Swati Dyahadroy.

Department of Women and Gender Studies,
Savitribai Phule Pune University.


Swati Dyahadroy is working at the Women's Studies Center at Savitribai Phule Pune University for the last 20 years. Her research interests include the politics of development and critical understanding of the politics of nation in the post 90s period with reference to emergence of globalization and right-wing politics. She is passionate about developing women's studies as a critical field of inquiry, focusing on caste, gender and community politics. She also believes that the challenges posed before the sector of higher education in contemporary India can be better addressed by Women's Studies. She has been involved in curriculum building and setting up institutional practices at the centre and in a wider dialogue with the different worlds of Women's Studies for more than two decades.

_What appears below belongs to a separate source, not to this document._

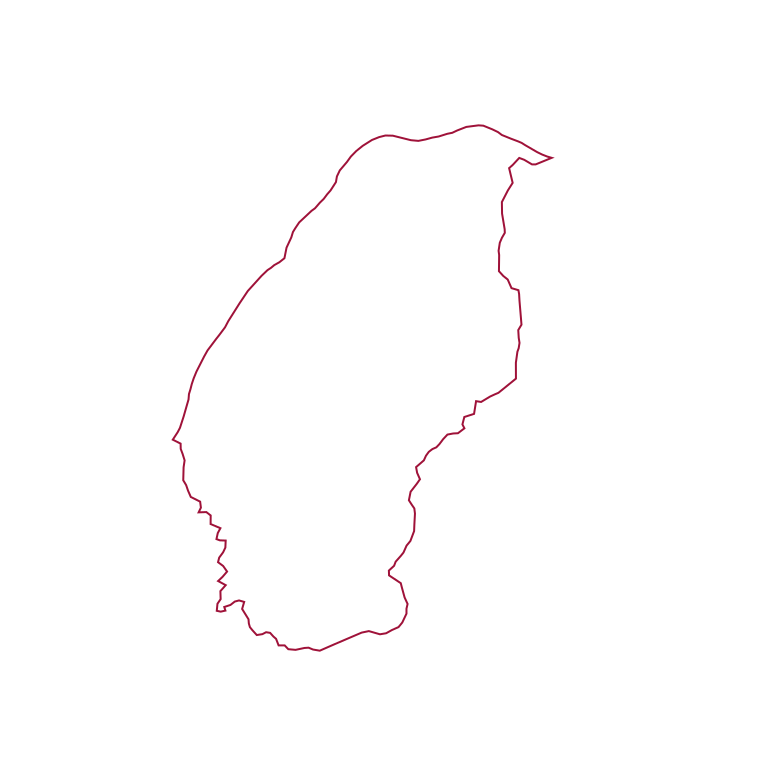 Ipueiras, Tocantins, Brazil, rotated 54°
{"feature_id": "56859067B76630587037832", "entity_name": "Ipueiras", "entity_type": "district", "adm_level": 2, "iso_a3": "BRA", "parent_name": "Brazil", "parent_adm1": "Tocantins", "projection": "natural_earth1", "projection_center": [-48.392, -11.119], "detail": "fine", "context": "isolated", "style": "outline", "palette": "rose", "viewbox_px": 768, "rotation_deg": 54, "n_neighbors": 0, "source": "geoboundaries", "source_scale": "gbopen_adm2", "svg_char_len": 2745}
<svg xmlns="http://www.w3.org/2000/svg" viewBox="0 0 768 768"><g transform="rotate(54 384 384)"><path d="M304.9,587.6L312.7,583.6L317.0,586.6L322.1,588.0L328.6,590.2L333.6,595.1L343.9,603.0L349.5,603.5L355.0,605.2L361.8,606.7L371.1,601.9L376.4,604.8L378.9,609.4L383.2,603.0L388.5,601.5L395.4,606.6L404.5,601.1L406.9,606.1L411.0,610.7L414.0,608.7L417.6,604.1L423.1,608.5L425.6,613.1L427.6,619.4L430.6,623.0L436.7,621.1L443.5,621.2L445.1,627.9L445.9,634.0L453.7,630.3L455.4,638.1L462.0,642.6L463.9,647.9L469.2,652.6L472.2,649.9L474.1,645.5L470.5,644.3L472.5,638.1L472.3,632.6L473.9,628.5L478.1,625.2L482.6,631.0L494.7,631.9L498.3,634.1L501.9,635.4L505.7,635.2L512.3,634.5L514.9,629.4L515.5,625.3L518.4,622.4L523.3,621.9L526.7,621.1L533.5,622.9L537.1,618.0L542.3,617.3L547.1,611.8L550.8,603.5L553.0,600.0L557.1,597.5L562.0,592.7L565.6,576.3L572.0,548.2L575.0,541.5L584.1,534.4L586.9,528.8L587.7,522.2L589.2,515.1L587.7,509.4L583.0,500.8L579.0,497.9L575.8,494.2L568.8,492.8L559.0,489.1L555.0,487.5L541.8,492.4L537.8,489.7L537.0,482.7L534.6,479.0L532.9,471.3L531.8,467.3L528.0,460.7L526.5,454.9L520.7,446.1L515.5,442.0L507.0,435.1L502.5,432.6L498.0,432.5L492.7,432.2L486.8,425.8L484.0,416.1L482.2,410.9L475.3,409.4L470.1,406.9L469.2,396.6L466.7,392.2L465.2,387.6L465.1,383.1L466.0,378.9L465.2,374.5L463.4,368.6L462.2,362.4L464.7,357.1L467.3,353.1L467.1,345.0L462.8,344.3L457.9,338.4L461.1,328.7L452.0,319.6L455.6,316.0L456.5,305.6L457.5,300.5L458.4,296.6L457.2,274.1L444.3,264.8L436.3,257.1L434.2,254.0L430.4,250.2L425.9,247.9L419.3,243.7L416.8,237.9L412.2,235.1L396.2,225.4L390.6,221.8L387.1,220.1L381.4,224.5L372.2,222.5L366.7,224.0L360.3,224.7L355.2,220.9L347.3,215.0L343.6,213.0L337.8,207.3L335.0,202.6L332.7,197.4L329.7,195.4L323.5,192.3L315.5,188.3L306.1,181.7L300.2,170.0L296.9,161.7L282.9,155.9L282.4,150.9L280.6,141.7L285.0,138.8L293.3,135.2L295.5,132.2L299.6,115.4L296.0,118.2L291.3,121.2L286.4,123.8L273.5,129.5L269.9,130.9L266.7,132.8L260.3,137.0L251.8,142.3L247.2,143.7L241.6,146.7L233.4,151.8L230.3,155.5L224.4,166.3L221.9,175.8L220.9,181.1L218.8,185.7L215.9,194.3L213.0,200.2L210.6,206.6L207.5,213.3L202.6,218.9L188.3,230.9L183.8,236.8L181.4,242.8L179.5,250.3L178.8,261.3L179.2,269.4L180.5,277.1L182.6,283.5L185.2,294.2L188.4,300.1L192.4,304.2L196.0,313.5L197.1,318.4L198.8,323.9L199.6,329.3L201.3,336.6L201.3,340.9L203.4,357.6L205.7,363.9L207.5,368.3L210.9,372.8L216.4,382.7L223.7,390.6L224.0,397.0L223.3,402.9L223.6,407.1L223.4,411.3L224.5,419.5L228.7,439.5L233.8,453.4L241.6,473.0L244.7,479.3L247.6,488.7L248.9,493.3L253.1,507.0L256.1,513.5L263.7,528.4L267.6,534.7L271.1,539.6L274.5,543.7L277.5,547.7L281.6,551.2L285.1,555.7L292.6,565.3L299.5,574.8L301.7,579.2L304.9,587.6Z" fill="none" stroke="#9f1239" stroke-width="2"/></g></svg>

For the last ten years or so, she has been actively involved with developing and implementing research projects which were making interventions in higher education, especially in how gender and caste are playing important roles in shaping the space of higher education. She was part of research projects such as ‘Developing Research and Teaching Capacity in Women’s/Gender Studies: Integrating Equality and Quality’ which mapped curriculum and pedagogic practices in different women’s studies centres. Further, she was part of another research project which mapped diversity and inclusion/exclusion in the space of higher education using a campus climate survey method titled, ‘Inclusive Universities: Linking Equity, Diversity and Excellence for the 21st Century’, supported under US-Indo Initiative during 2013-2017 in collaboration with University of Massachusetts, Amherst. Swati is continuously engaged with the issue of inclusion/exclusion of women/men from the marginalized communities, especially their experience of the site/curriculum, etc. She is also actively involved in building teaching/learning resources for women’s studies both in English and Marathi (regional language) and also active in reflecting upon what changes need to be made in the curriculum in order to make it more accessible and contemporary.